_Task_. Each line below needs to be returned exactly. Skip any picture.

(Dataset entries)
⟨

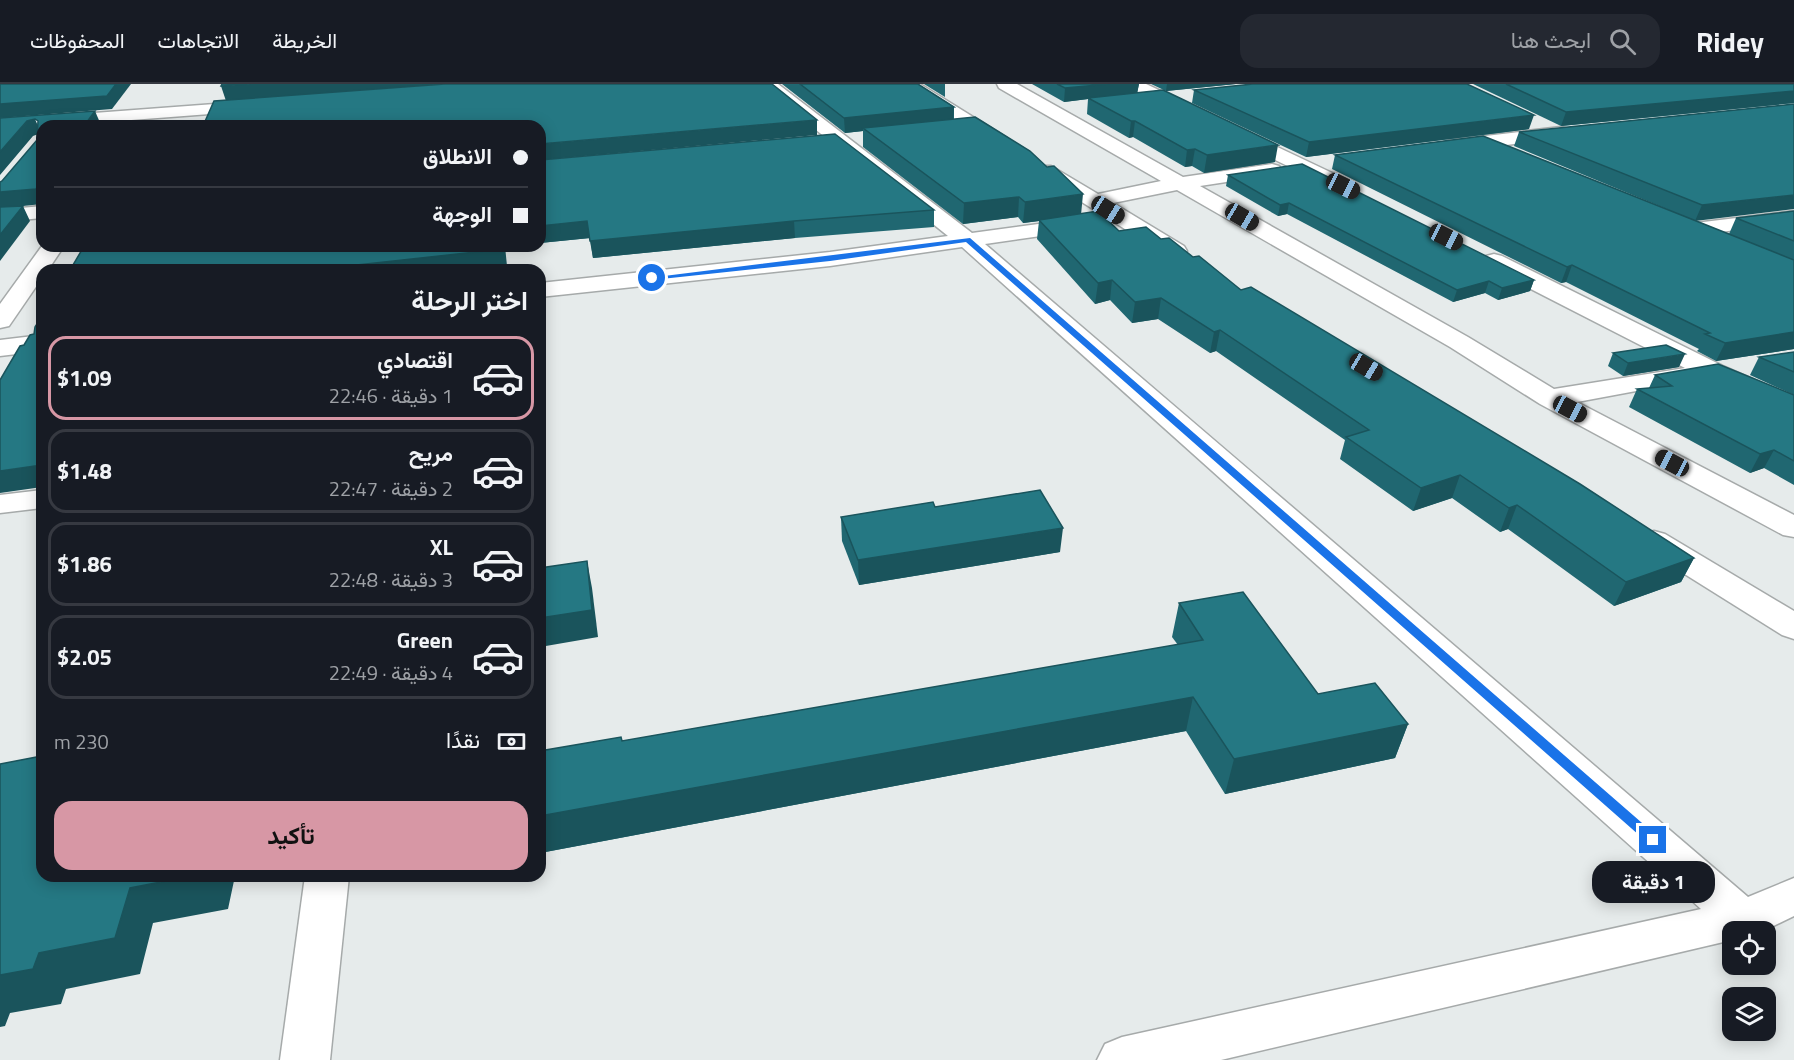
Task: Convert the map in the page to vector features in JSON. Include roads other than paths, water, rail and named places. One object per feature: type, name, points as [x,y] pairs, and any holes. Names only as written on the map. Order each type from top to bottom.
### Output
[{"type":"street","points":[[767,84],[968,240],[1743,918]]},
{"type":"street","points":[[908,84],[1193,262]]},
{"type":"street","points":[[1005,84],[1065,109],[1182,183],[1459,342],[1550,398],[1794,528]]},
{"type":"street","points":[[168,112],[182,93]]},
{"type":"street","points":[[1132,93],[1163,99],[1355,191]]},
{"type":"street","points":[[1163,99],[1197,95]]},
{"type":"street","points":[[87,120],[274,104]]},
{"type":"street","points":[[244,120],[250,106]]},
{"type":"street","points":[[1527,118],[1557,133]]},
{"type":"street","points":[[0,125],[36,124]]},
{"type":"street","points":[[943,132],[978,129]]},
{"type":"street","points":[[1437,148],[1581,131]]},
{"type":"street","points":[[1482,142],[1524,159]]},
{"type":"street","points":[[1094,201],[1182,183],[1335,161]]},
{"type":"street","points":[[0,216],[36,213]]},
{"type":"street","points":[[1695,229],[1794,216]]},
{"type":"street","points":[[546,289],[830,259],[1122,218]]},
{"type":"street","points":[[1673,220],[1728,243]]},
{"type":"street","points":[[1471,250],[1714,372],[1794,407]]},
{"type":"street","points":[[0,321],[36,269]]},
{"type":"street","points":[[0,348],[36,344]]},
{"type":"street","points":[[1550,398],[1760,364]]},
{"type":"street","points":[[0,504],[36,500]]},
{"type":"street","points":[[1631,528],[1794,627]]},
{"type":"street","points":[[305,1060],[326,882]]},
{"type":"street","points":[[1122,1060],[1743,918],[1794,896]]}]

⟩

_The answer_.
Task: Convert the map in the page to vector features in JSON. Include roads other than paths, water, rail and named places. One object per feature: type, name, points as [x,y] pairs, and any holes. Names only as written on the map. Order each type from top to bottom.
### Output
[{"type":"street","points":[[767,84],[968,240],[1743,918]]},
{"type":"street","points":[[908,84],[1193,262]]},
{"type":"street","points":[[1005,84],[1065,109],[1182,183],[1459,342],[1550,398],[1794,528]]},
{"type":"street","points":[[168,112],[182,93]]},
{"type":"street","points":[[1132,93],[1163,99],[1355,191]]},
{"type":"street","points":[[1163,99],[1197,95]]},
{"type":"street","points":[[87,120],[274,104]]},
{"type":"street","points":[[244,120],[250,106]]},
{"type":"street","points":[[1527,118],[1557,133]]},
{"type":"street","points":[[0,125],[36,124]]},
{"type":"street","points":[[943,132],[978,129]]},
{"type":"street","points":[[1437,148],[1581,131]]},
{"type":"street","points":[[1482,142],[1524,159]]},
{"type":"street","points":[[1094,201],[1182,183],[1335,161]]},
{"type":"street","points":[[0,216],[36,213]]},
{"type":"street","points":[[1695,229],[1794,216]]},
{"type":"street","points":[[546,289],[830,259],[1122,218]]},
{"type":"street","points":[[1673,220],[1728,243]]},
{"type":"street","points":[[1471,250],[1714,372],[1794,407]]},
{"type":"street","points":[[0,321],[36,269]]},
{"type":"street","points":[[0,348],[36,344]]},
{"type":"street","points":[[1550,398],[1760,364]]},
{"type":"street","points":[[0,504],[36,500]]},
{"type":"street","points":[[1631,528],[1794,627]]},
{"type":"street","points":[[305,1060],[326,882]]},
{"type":"street","points":[[1122,1060],[1743,918],[1794,896]]}]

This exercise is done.